# [What to work on]
Each record must be copied in full and unchanged; any image it holds is excluded.

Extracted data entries
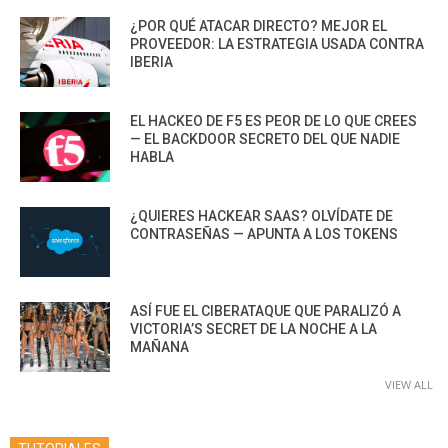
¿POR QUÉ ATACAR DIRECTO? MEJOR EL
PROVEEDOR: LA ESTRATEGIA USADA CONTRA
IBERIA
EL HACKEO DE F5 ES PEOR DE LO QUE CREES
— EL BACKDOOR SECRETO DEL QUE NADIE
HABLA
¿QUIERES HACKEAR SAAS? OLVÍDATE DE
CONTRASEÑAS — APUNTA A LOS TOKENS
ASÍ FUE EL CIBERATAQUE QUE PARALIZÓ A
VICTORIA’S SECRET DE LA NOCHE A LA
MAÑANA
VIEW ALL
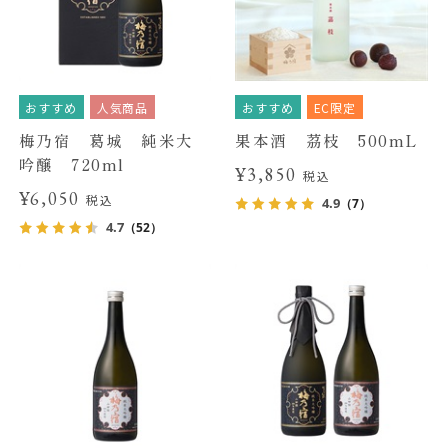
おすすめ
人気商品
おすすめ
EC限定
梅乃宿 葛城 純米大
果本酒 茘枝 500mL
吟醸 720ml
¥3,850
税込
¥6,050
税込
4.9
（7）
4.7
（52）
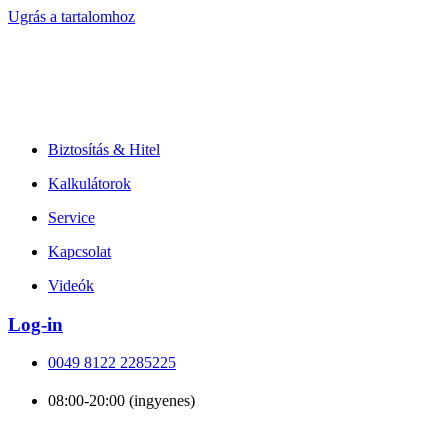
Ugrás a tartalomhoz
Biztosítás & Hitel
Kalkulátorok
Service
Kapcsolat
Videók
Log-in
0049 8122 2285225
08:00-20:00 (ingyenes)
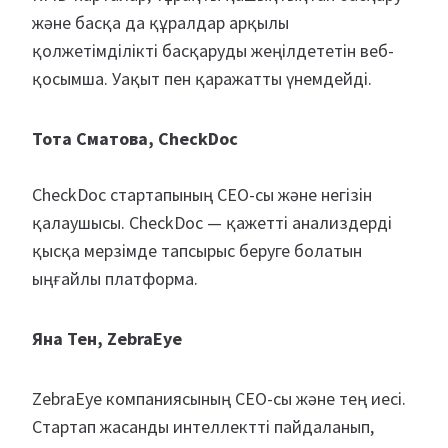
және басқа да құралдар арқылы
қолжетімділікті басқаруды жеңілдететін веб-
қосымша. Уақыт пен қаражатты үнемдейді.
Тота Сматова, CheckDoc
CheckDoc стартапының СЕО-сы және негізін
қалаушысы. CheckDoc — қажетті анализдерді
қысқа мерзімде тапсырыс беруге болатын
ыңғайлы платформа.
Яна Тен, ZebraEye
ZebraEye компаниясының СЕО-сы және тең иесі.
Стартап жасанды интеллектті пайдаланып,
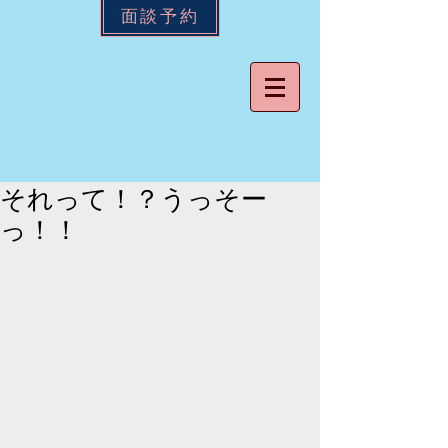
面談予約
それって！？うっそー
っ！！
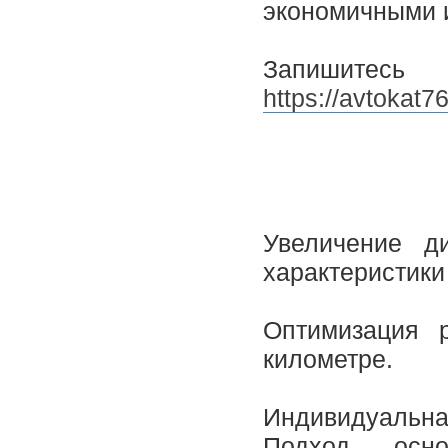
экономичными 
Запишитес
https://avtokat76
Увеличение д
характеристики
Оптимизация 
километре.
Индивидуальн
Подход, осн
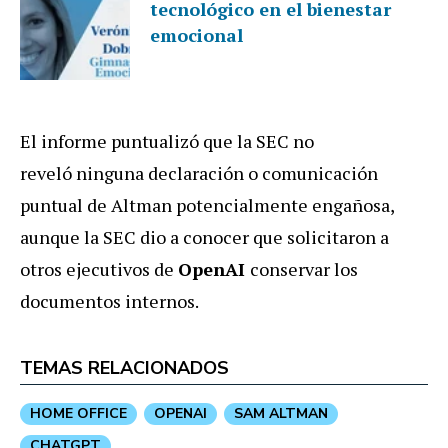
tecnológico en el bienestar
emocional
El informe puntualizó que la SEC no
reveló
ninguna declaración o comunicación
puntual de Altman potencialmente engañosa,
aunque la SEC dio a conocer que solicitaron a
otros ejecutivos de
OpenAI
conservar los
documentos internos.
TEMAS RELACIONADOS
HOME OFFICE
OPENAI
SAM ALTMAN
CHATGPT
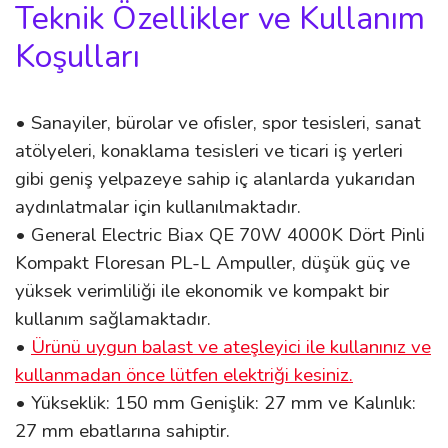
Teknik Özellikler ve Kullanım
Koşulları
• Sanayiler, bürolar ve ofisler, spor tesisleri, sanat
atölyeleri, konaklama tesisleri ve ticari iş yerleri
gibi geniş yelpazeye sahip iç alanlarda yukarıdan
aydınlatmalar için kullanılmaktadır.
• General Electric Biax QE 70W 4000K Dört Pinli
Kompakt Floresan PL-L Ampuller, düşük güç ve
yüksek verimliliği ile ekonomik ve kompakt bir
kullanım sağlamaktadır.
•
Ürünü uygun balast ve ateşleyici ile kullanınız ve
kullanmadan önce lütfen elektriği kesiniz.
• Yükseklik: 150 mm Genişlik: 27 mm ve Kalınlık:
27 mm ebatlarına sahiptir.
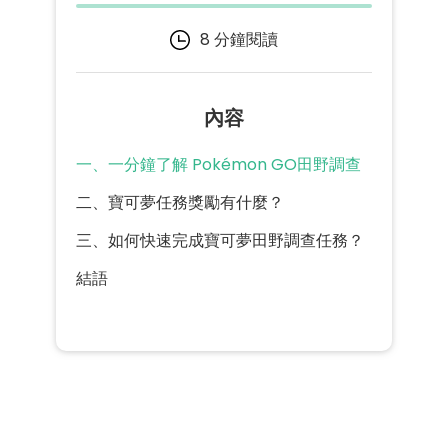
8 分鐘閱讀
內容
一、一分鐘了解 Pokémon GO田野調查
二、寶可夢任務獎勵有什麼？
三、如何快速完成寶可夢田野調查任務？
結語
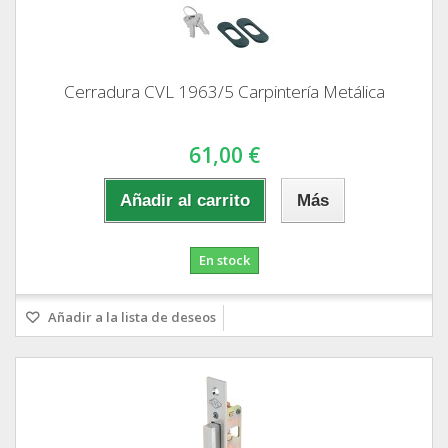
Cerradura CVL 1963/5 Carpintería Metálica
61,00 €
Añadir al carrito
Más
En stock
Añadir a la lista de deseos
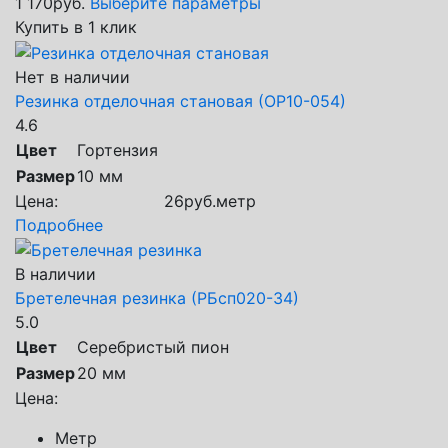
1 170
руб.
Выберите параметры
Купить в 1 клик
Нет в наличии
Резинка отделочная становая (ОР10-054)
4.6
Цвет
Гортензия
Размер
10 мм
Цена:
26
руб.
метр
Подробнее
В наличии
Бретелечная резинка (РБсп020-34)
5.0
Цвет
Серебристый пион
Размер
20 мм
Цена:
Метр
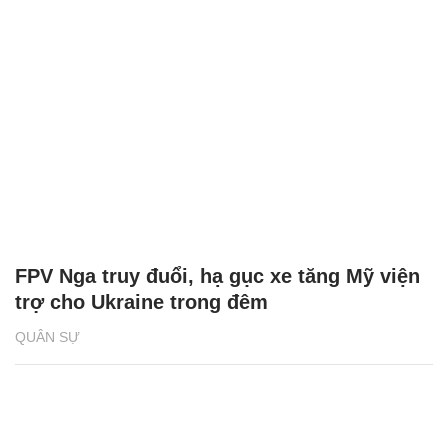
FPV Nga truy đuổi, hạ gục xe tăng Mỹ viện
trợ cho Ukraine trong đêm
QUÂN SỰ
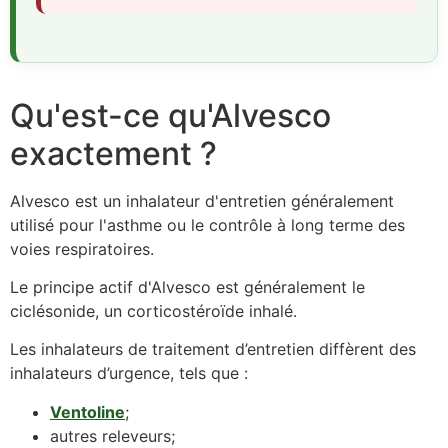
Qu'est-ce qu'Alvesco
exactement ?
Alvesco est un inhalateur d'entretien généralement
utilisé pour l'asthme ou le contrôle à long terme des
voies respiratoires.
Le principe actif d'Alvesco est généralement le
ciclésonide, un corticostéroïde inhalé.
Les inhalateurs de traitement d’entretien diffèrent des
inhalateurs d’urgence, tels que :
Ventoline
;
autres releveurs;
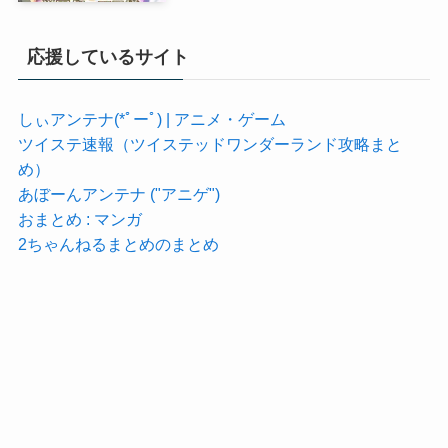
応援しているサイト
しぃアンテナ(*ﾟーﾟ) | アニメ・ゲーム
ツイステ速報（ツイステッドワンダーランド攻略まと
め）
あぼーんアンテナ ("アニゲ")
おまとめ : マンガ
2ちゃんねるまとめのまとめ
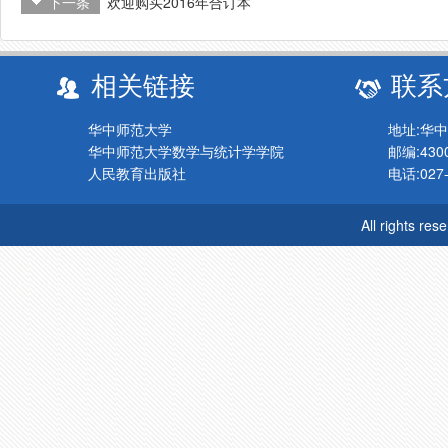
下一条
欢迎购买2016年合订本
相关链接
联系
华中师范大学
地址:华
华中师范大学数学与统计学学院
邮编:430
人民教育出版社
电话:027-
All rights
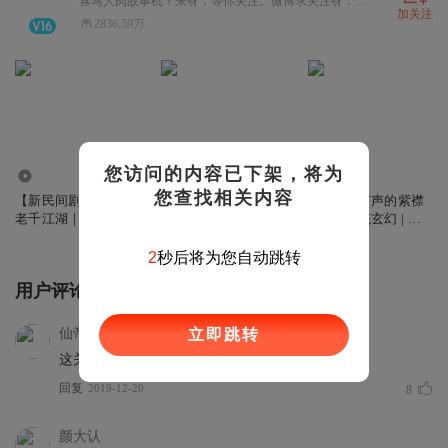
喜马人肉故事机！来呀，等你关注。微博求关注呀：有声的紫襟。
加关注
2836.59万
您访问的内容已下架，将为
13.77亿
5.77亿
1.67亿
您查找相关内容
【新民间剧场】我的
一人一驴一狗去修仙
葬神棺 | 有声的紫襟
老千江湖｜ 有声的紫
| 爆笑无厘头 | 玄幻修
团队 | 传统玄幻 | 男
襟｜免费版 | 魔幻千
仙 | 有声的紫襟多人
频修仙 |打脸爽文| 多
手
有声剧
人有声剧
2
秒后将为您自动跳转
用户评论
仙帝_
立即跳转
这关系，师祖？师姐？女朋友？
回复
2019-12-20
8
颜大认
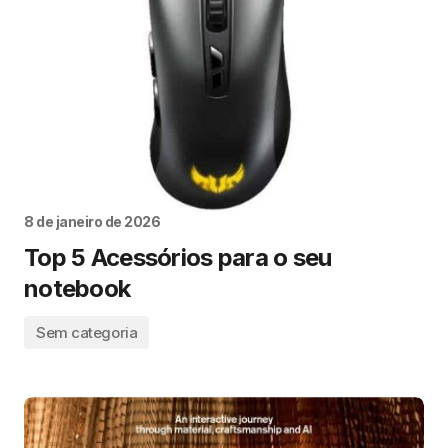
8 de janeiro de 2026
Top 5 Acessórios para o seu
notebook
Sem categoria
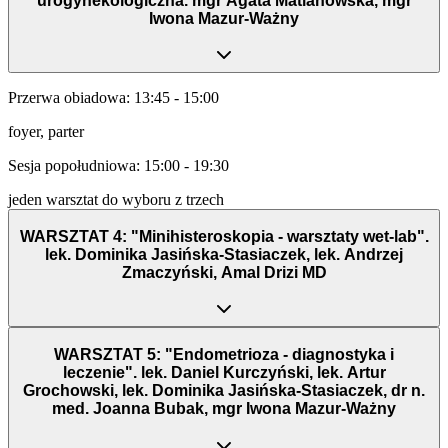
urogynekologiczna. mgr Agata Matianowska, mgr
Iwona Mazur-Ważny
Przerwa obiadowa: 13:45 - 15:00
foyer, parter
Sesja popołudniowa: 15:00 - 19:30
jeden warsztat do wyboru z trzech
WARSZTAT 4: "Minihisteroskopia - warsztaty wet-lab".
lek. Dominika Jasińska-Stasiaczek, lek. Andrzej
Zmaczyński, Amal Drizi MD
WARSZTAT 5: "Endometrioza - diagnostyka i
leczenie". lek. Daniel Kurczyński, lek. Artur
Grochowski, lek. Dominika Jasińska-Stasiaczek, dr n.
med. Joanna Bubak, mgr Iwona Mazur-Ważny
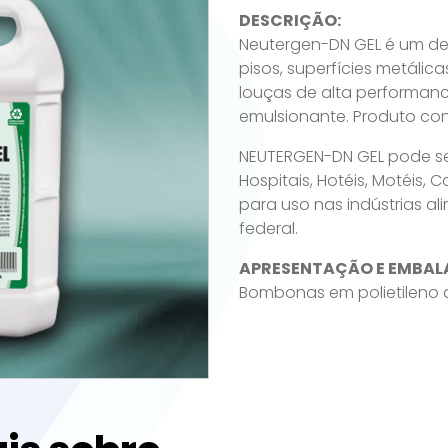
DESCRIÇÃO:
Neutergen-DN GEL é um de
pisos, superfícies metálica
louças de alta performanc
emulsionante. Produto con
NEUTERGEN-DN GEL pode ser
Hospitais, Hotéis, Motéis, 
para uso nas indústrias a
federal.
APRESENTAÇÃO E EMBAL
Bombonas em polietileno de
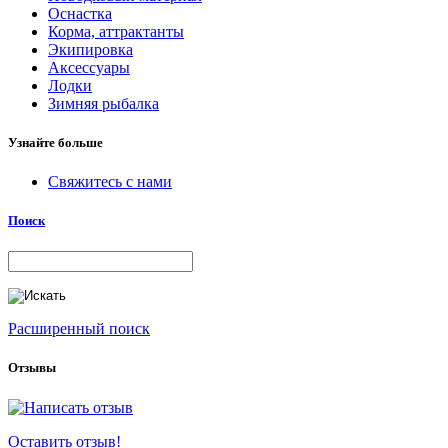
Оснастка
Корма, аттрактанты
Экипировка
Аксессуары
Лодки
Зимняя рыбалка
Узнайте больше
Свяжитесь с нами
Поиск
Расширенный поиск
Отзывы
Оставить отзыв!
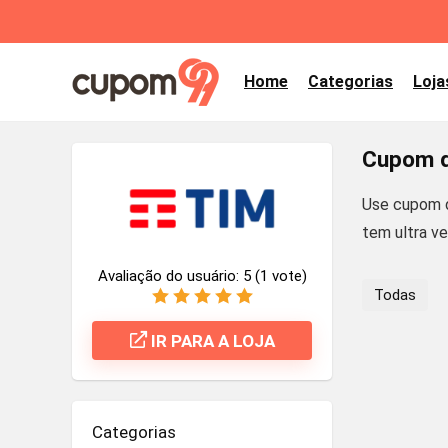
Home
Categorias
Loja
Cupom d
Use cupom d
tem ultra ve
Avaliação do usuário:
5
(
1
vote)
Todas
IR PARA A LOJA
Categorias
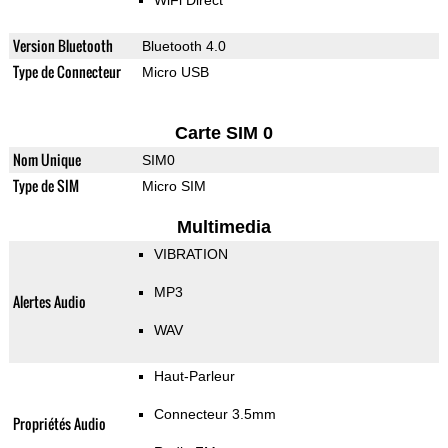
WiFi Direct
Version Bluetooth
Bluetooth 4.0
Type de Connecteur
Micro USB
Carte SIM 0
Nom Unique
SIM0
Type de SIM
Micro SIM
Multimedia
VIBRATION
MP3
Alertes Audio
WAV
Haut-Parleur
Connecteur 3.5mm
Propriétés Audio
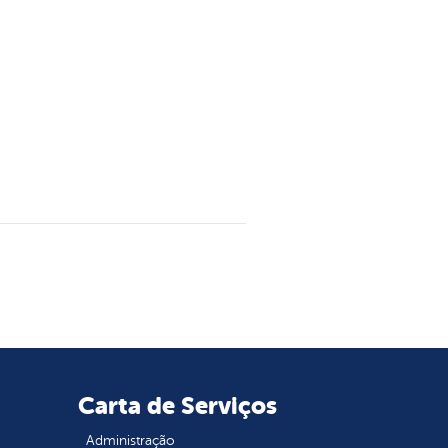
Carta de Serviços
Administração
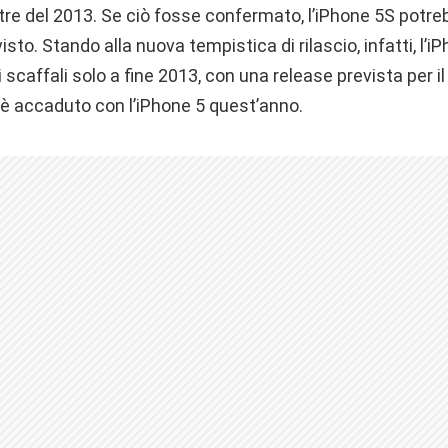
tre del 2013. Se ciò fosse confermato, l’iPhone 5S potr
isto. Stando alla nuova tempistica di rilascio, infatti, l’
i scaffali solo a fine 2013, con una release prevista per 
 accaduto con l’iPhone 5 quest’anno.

# [Result of the task]
¿POR QUÉ ATACAR DIRECTO? MEJOR EL
PROVEEDOR: LA ESTRATEGIA USADA CONTRA
IBERIA
EL HACKEO DE F5 ES PEOR DE LO QUE CREES
— EL BACKDOOR SECRETO DEL QUE NADIE
HABLA
¿QUIERES HACKEAR SAAS? OLVÍDATE DE
CONTRASEÑAS — APUNTA A LOS TOKENS
ASÍ FUE EL CIBERATAQUE QUE PARALIZÓ A
VICTORIA’S SECRET DE LA NOCHE A LA
MAÑANA
VIEW ALL
おすすめ
人気商品
おすすめ
EC限定
梅乃宿 葛城 純米大
果本酒 茘枝 500mL
吟醸 720ml
¥3,850
税込
¥6,050
税込
4.9
（7）
4.7
（52）
Ugrás a tartalomhoz
Biztosítás & Hitel
Kalkulátorok
Service
Kapcsolat
Videók
Log-in
0049 8122 2285225
08:00-20:00 (ingyenes)
және басқа да құралдар арқылы
қолжетімділікті басқаруды жеңілдететін веб-
қосымша. Уақыт пен қаражатты үнемдейді.
Тота Сматова, CheckDoc
CheckDoc стартапының СЕО-сы және негізін
қалаушысы. CheckDoc — қажетті анализдерді
қысқа мерзімде тапсырыс беруге болатын
ыңғайлы платформа.
Яна Тен, ZebraEye
ZebraEye компаниясының СЕО-сы және тең иесі.
Стартап жасанды интеллектті пайдаланып,
面談予約
それって！？うっそー
っ！！
экономичными 
Запишитес
https://avtokat76
Увеличение д
характеристики
Оптимизация 
километре.
Индивидуальн
Подход, осн
tecnológico en el bienestar
emocional
El informe puntualizó que la SEC no
reveló
ninguna declaración o comunicación
puntual de Altman potencialmente engañosa,
aunque la SEC dio a conocer que solicitaron a
otros ejecutivos de
OpenAI
conservar los
documentos internos.
TEMAS RELACIONADOS
HOME OFFICE
OPENAI
SAM ALTMAN
CHATGPT
Teknik Özellikler ve Kullanım
Koşulları
• Sanayiler, bürolar ve ofisler, spor tesisleri, sanat
atölyeleri, konaklama tesisleri ve ticari iş yerleri
gibi geniş yelpazeye sahip iç alanlarda yukarıdan
aydınlatmalar için kullanılmaktadır.
• General Electric Biax QE 70W 4000K Dört Pinli
Kompakt Floresan PL-L Ampuller, düşük güç ve
yüksek verimliliği ile ekonomik ve kompakt bir
kullanım sağlamaktadır.
•
Ürünü uygun balast ve ateşleyici ile kullanınız ve
kullanmadan önce lütfen elektriği kesiniz.
• Yükseklik: 150 mm Genişlik: 27 mm ve Kalınlık:
27 mm ebatlarına sahiptir.
8 分鐘閱讀
內容
一、一分鐘了解 Pokémon GO田野調查
二、寶可夢任務獎勵有什麼？
三、如何快速完成寶可夢田野調查任務？
結語
Cerradura CVL 1963/5 Carpintería Metálica
61,00 €
Añadir al carrito
Más
En stock
Añadir a la lista de deseos
1 170
руб.
Выберите параметры
Купить в 1 клик
Нет в наличии
Резинка отделочная становая (ОР10-054)
4.6
Цвет
Гортензия
Размер
10 мм
Цена:
26
руб.
метр
Подробнее
В наличии
Бретелечная резинка (РБсп020-34)
5.0
Цвет
Серебристый пион
Размер
20 мм
Цена:
Метр
FPV Nga truy đuổi, hạ gục xe tăng Mỹ viện
trợ cho Ukraine trong đêm
QUÂN SỰ
Qu'est-ce qu'Alvesco
exactement ?
Alvesco est un inhalateur d'entretien généralement
utilisé pour l'asthme ou le contrôle à long terme des
voies respiratoires.
Le principe actif d'Alvesco est généralement le
ciclésonide, un corticostéroïde inhalé.
Les inhalateurs de traitement d’entretien diffèrent des
inhalateurs d’urgence, tels que :
Ventoline
;
autres releveurs;
応援しているサイト
しぃアンテナ(*ﾟーﾟ) | アニメ・ゲーム
ツイステ速報（ツイステッドワンダーランド攻略まと
め）
あぼーんアンテナ ("アニゲ")
おまとめ : マンガ
2ちゃんねるまとめのまとめ
下一条
欢迎购买2016年合订本
相关链接
联系
华中师范大学
地址:华
华中师范大学数学与统计学学院
邮编:430
人民教育出版社
电话:027-
All rights
喜马人肉故事机！来呀，等你关注。微博求关注呀：有声的紫襟。
加关注
2836.59万
您访问的内容已下架，将为
13.77亿
5.77亿
1.67亿
您查找相关内容
【新民间剧场】我的
一人一驴一狗去修仙
葬神棺 | 有声的紫襟
老千江湖｜ 有声的紫
| 爆笑无厘头 | 玄幻修
团队 | 传统玄幻 | 男
襟｜免费版 | 魔幻千
仙 | 有声的紫襟多人
频修仙 |打脸爽文| 多
手
有声剧
人有声剧
2
秒后将为您自动跳转
用户评论
仙帝_
立即跳转
这关系，师祖？师姐？女朋友？
回复
2019-12-20
8
颜大认
8 de janeiro de 2026
Top 5 Acessórios para o seu
notebook
Sem categoria
urogynekologiczna. mgr Agata Matianowska, mgr
Iwona Mazur-Ważny
Przerwa obiadowa: 13:45 - 15:00
foyer, parter
Sesja popołudniowa: 15:00 - 19:30
jeden warsztat do wyboru z trzech
WARSZTAT 4: "Minihisteroskopia - warsztaty wet-lab".
lek. Dominika Jasińska-Stasiaczek, lek. Andrzej
Zmaczyński, Amal Drizi MD
WARSZTAT 5: "Endometrioza - diagnostyka i
leczenie". lek. Daniel Kurczyński, lek. Artur
Grochowski, lek. Dominika Jasińska-Stasiaczek, dr n.
med. Joanna Bubak, mgr Iwona Mazur-Ważny
DESCRIÇÃO:
Neutergen-DN GEL é um de
pisos, superfícies metálica
louças de alta performanc
emulsionante. Produto con
NEUTERGEN-DN GEL pode ser
Hospitais, Hotéis, Motéis, 
para uso nas indústrias a
federal.
APRESENTAÇÃO E EMBAL
Bombonas em polietileno de
Оснастка
Корма, аттрактанты
Экипировка
Аксессуары
Лодки
Зимняя рыбалка
Узнайте больше
Свяжитесь с нами
Поиск
Расширенный поиск
Отзывы
Оставить отзыв!
Home
Categorias
Loja
Cupom d
Use cupom d
tem ultra ve
Avaliação do usuário:
5
(
1
vote)
Todas
IR PARA A LOJA
Categorias
WiFi Direct
Version Bluetooth
Bluetooth 4.0
Type de Connecteur
Micro USB
Carte SIM 0
Nom Unique
SIM0
Type de SIM
Micro SIM
Multimedia
VIBRATION
MP3
Alertes Audio
WAV
Haut-Parleur
Connecteur 3.5mm
Propriétés Audio
Carta de Serviços
Administração
tre del 2013. Se ciò fosse confermato, l’iPhone 5S potr
isto. Stando alla nuova tempistica di rilascio, infatti, l’
i scaffali solo a fine 2013, con una release prevista per 
 accaduto con l’iPhone 5 quest’anno.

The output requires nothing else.